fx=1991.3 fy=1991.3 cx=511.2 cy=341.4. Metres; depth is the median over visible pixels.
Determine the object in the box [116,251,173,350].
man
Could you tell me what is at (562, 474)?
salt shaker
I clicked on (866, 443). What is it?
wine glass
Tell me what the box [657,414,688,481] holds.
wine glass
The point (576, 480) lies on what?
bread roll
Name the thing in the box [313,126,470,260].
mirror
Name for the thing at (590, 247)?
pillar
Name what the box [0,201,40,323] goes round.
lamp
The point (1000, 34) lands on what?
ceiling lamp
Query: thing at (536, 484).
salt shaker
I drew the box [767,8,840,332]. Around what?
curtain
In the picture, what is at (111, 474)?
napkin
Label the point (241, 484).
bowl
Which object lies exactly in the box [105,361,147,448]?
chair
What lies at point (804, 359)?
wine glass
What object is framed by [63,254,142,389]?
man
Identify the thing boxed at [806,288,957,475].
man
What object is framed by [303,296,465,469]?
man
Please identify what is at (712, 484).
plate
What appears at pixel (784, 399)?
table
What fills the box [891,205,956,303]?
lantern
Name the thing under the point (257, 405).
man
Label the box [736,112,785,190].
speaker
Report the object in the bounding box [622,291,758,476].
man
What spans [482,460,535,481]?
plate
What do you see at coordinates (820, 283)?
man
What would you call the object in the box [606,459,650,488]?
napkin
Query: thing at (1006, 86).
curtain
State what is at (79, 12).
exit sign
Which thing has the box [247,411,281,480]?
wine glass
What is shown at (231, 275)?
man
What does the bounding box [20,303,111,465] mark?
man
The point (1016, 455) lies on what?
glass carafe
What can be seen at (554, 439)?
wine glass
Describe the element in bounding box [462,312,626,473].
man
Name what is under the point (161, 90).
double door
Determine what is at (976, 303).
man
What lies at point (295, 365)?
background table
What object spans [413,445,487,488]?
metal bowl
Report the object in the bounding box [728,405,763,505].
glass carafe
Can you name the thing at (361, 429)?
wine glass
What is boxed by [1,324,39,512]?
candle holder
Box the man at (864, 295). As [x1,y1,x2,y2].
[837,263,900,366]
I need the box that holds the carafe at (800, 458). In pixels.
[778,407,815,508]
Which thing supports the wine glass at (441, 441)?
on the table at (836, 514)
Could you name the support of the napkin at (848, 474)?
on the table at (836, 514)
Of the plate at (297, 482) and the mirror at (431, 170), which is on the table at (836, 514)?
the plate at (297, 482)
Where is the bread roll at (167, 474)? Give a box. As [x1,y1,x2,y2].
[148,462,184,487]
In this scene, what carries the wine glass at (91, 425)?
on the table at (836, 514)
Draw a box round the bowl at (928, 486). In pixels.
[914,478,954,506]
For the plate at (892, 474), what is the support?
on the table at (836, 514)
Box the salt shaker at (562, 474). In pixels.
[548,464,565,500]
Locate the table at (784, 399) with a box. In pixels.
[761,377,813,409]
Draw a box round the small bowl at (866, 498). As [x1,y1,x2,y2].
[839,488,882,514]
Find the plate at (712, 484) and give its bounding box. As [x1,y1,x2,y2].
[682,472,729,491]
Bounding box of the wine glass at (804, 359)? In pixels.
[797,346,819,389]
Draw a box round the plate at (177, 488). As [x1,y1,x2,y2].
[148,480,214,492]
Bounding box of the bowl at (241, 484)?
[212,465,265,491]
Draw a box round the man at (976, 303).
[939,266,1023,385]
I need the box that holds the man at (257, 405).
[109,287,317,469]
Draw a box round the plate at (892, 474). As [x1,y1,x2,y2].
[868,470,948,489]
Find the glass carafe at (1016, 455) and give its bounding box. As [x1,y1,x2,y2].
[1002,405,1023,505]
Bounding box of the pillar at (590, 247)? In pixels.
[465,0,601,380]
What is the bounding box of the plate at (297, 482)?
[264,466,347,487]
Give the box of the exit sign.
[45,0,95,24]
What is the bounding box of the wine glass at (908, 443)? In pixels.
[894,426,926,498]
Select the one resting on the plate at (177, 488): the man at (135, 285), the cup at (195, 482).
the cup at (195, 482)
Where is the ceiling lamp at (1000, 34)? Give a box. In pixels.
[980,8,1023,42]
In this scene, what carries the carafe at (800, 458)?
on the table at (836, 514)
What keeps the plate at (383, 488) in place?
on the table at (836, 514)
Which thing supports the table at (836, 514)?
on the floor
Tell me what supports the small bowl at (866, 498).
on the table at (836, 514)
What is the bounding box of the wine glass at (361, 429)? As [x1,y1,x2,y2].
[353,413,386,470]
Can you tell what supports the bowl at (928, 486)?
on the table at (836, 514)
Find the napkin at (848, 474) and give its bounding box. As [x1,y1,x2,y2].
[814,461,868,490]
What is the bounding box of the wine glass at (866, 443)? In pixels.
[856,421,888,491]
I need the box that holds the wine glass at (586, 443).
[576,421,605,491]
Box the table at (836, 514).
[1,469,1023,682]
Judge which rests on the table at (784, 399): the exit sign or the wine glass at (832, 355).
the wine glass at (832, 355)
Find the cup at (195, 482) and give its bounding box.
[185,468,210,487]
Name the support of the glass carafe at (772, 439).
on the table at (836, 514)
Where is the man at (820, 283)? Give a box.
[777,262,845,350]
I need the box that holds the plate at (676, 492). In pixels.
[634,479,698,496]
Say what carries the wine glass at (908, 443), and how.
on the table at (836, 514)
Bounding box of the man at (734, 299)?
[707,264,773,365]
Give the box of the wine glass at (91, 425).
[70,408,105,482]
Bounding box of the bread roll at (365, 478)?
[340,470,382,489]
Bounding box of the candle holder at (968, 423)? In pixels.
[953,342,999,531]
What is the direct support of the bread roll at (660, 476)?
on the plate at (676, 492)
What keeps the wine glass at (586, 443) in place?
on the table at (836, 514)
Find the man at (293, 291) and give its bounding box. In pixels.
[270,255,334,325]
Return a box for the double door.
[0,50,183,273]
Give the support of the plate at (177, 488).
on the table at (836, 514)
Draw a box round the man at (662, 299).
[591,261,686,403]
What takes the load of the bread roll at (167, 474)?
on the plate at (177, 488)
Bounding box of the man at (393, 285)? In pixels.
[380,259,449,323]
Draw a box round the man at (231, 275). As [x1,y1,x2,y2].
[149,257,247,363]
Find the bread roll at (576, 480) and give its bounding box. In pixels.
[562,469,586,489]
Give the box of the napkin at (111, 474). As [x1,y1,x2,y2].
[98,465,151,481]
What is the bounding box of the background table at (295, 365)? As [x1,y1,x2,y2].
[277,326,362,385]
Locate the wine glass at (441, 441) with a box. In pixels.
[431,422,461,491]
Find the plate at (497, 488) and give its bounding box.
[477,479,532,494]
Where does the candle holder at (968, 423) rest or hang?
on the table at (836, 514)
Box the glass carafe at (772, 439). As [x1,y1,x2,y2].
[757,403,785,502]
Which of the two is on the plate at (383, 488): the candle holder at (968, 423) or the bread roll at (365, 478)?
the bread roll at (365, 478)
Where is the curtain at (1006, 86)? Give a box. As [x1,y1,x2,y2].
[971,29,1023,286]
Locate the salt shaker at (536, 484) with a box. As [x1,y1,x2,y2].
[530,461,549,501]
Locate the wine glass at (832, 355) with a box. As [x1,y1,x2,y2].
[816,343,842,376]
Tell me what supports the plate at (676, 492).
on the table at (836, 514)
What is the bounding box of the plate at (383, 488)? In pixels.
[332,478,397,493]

········

**WHAT THE EXERCISE ASKS:**
This calls for repeating all of the records, character for character.

**TASK ANSWER:**
fx=1991.3 fy=1991.3 cx=511.2 cy=341.4. Metres; depth is the median over visible pixels.
Determine the object in the box [116,251,173,350].
man
Could you tell me what is at (562, 474)?
salt shaker
I clicked on (866, 443). What is it?
wine glass
Tell me what the box [657,414,688,481] holds.
wine glass
The point (576, 480) lies on what?
bread roll
Name the thing in the box [313,126,470,260].
mirror
Name for the thing at (590, 247)?
pillar
Name what the box [0,201,40,323] goes round.
lamp
The point (1000, 34) lands on what?
ceiling lamp
Query: thing at (536, 484).
salt shaker
I drew the box [767,8,840,332]. Around what?
curtain
In the picture, what is at (111, 474)?
napkin
Label the point (241, 484).
bowl
Which object lies exactly in the box [105,361,147,448]?
chair
What lies at point (804, 359)?
wine glass
What object is framed by [63,254,142,389]?
man
Identify the thing boxed at [806,288,957,475].
man
What object is framed by [303,296,465,469]?
man
Please identify what is at (712, 484).
plate
What appears at pixel (784, 399)?
table
What fills the box [891,205,956,303]?
lantern
Name the thing under the point (257, 405).
man
Label the box [736,112,785,190].
speaker
Report the object in the bounding box [622,291,758,476].
man
What spans [482,460,535,481]?
plate
What do you see at coordinates (820, 283)?
man
What would you call the object in the box [606,459,650,488]?
napkin
Query: thing at (1006, 86).
curtain
State what is at (79, 12).
exit sign
Which thing has the box [247,411,281,480]?
wine glass
What is shown at (231, 275)?
man
What does the bounding box [20,303,111,465] mark?
man
The point (1016, 455) lies on what?
glass carafe
What can be seen at (554, 439)?
wine glass
Describe the element in bounding box [462,312,626,473].
man
Name what is under the point (161, 90).
double door
Determine what is at (976, 303).
man
What lies at point (295, 365)?
background table
What object spans [413,445,487,488]?
metal bowl
Report the object in the bounding box [728,405,763,505].
glass carafe
Can you name the thing at (361, 429)?
wine glass
What is boxed by [1,324,39,512]?
candle holder
Box the man at (864, 295). As [x1,y1,x2,y2].
[837,263,900,366]
I need the box that holds the carafe at (800, 458). In pixels.
[778,407,815,508]
Which thing supports the wine glass at (441, 441)?
on the table at (836, 514)
Could you name the support of the napkin at (848, 474)?
on the table at (836, 514)
Of the plate at (297, 482) and the mirror at (431, 170), which is on the table at (836, 514)?
the plate at (297, 482)
Where is the bread roll at (167, 474)? Give a box. As [x1,y1,x2,y2].
[148,462,184,487]
In this scene, what carries the wine glass at (91, 425)?
on the table at (836, 514)
Draw a box round the bowl at (928, 486). In pixels.
[914,478,954,506]
For the plate at (892, 474), what is the support?
on the table at (836, 514)
Box the salt shaker at (562, 474). In pixels.
[548,464,565,500]
Locate the table at (784, 399) with a box. In pixels.
[761,377,813,409]
Draw a box round the small bowl at (866, 498). As [x1,y1,x2,y2].
[839,488,882,514]
Find the plate at (712, 484) and give its bounding box. As [x1,y1,x2,y2].
[682,472,729,491]
Bounding box of the wine glass at (804, 359)? In pixels.
[797,346,819,389]
Draw a box round the plate at (177, 488). As [x1,y1,x2,y2].
[148,480,214,492]
Bounding box of the bowl at (241, 484)?
[212,465,265,491]
Draw a box round the man at (976, 303).
[939,266,1023,385]
I need the box that holds the man at (257, 405).
[109,287,317,469]
Draw a box round the plate at (892, 474). As [x1,y1,x2,y2].
[868,470,948,489]
Find the glass carafe at (1016, 455) and give its bounding box. As [x1,y1,x2,y2].
[1002,405,1023,505]
Bounding box of the pillar at (590, 247)? In pixels.
[465,0,601,380]
What is the bounding box of the plate at (297, 482)?
[264,466,347,487]
Give the box of the exit sign.
[45,0,95,24]
What is the bounding box of the wine glass at (908, 443)? In pixels.
[894,426,926,498]
Select the one resting on the plate at (177, 488): the man at (135, 285), the cup at (195, 482).
the cup at (195, 482)
Where is the ceiling lamp at (1000, 34)? Give a box. In pixels.
[980,8,1023,42]
In this scene, what carries the carafe at (800, 458)?
on the table at (836, 514)
What keeps the plate at (383, 488) in place?
on the table at (836, 514)
Which thing supports the table at (836, 514)?
on the floor
Tell me what supports the small bowl at (866, 498).
on the table at (836, 514)
What is the bounding box of the wine glass at (361, 429)? As [x1,y1,x2,y2].
[353,413,386,470]
Can you tell what supports the bowl at (928, 486)?
on the table at (836, 514)
Find the napkin at (848, 474) and give its bounding box. As [x1,y1,x2,y2].
[814,461,868,490]
What is the bounding box of the wine glass at (866, 443)? In pixels.
[856,421,888,491]
I need the box that holds the wine glass at (586, 443).
[576,421,605,491]
Box the table at (836, 514).
[1,469,1023,682]
Judge which rests on the table at (784, 399): the exit sign or the wine glass at (832, 355).
the wine glass at (832, 355)
Find the cup at (195, 482) and give its bounding box.
[185,468,210,487]
Name the support of the glass carafe at (772, 439).
on the table at (836, 514)
Where is the man at (820, 283)? Give a box.
[777,262,845,350]
I need the box that holds the plate at (676, 492). In pixels.
[634,479,698,496]
Say what carries the wine glass at (908, 443), and how.
on the table at (836, 514)
Bounding box of the man at (734, 299)?
[707,264,773,365]
Give the box of the wine glass at (91, 425).
[70,408,105,482]
Bounding box of the bread roll at (365, 478)?
[340,470,382,489]
Bounding box of the candle holder at (968, 423)? In pixels.
[953,342,999,531]
What is the direct support of the bread roll at (660, 476)?
on the plate at (676, 492)
What keeps the wine glass at (586, 443) in place?
on the table at (836, 514)
Find the man at (293, 291) and give its bounding box. In pixels.
[270,255,334,325]
Return a box for the double door.
[0,50,183,273]
Give the support of the plate at (177, 488).
on the table at (836, 514)
Draw a box round the man at (662, 299).
[591,261,686,403]
What takes the load of the bread roll at (167, 474)?
on the plate at (177, 488)
Bounding box of the man at (393, 285)? In pixels.
[380,259,449,323]
Draw a box round the man at (231, 275). As [x1,y1,x2,y2].
[149,257,247,363]
Find the bread roll at (576, 480) and give its bounding box. In pixels.
[562,469,586,489]
Give the box of the napkin at (111, 474). As [x1,y1,x2,y2].
[98,465,151,481]
What is the bounding box of the background table at (295, 365)? As [x1,y1,x2,y2].
[277,326,362,385]
Locate the wine glass at (441, 441) with a box. In pixels.
[431,422,461,491]
Find the plate at (497, 488) and give its bounding box.
[477,479,532,494]
Where does the candle holder at (968, 423) rest or hang?
on the table at (836, 514)
Box the glass carafe at (772, 439). As [x1,y1,x2,y2].
[757,403,785,502]
Which of the two is on the plate at (383, 488): the candle holder at (968, 423) or the bread roll at (365, 478)?
the bread roll at (365, 478)
Where is the curtain at (1006, 86)? Give a box. As [x1,y1,x2,y2].
[971,29,1023,286]
Locate the salt shaker at (536, 484) with a box. As [x1,y1,x2,y2].
[530,461,549,501]
Locate the wine glass at (832, 355) with a box. As [x1,y1,x2,y2].
[816,343,842,376]
Tell me what supports the plate at (676, 492).
on the table at (836, 514)
What is the bounding box of the plate at (383, 488)? In pixels.
[332,478,397,493]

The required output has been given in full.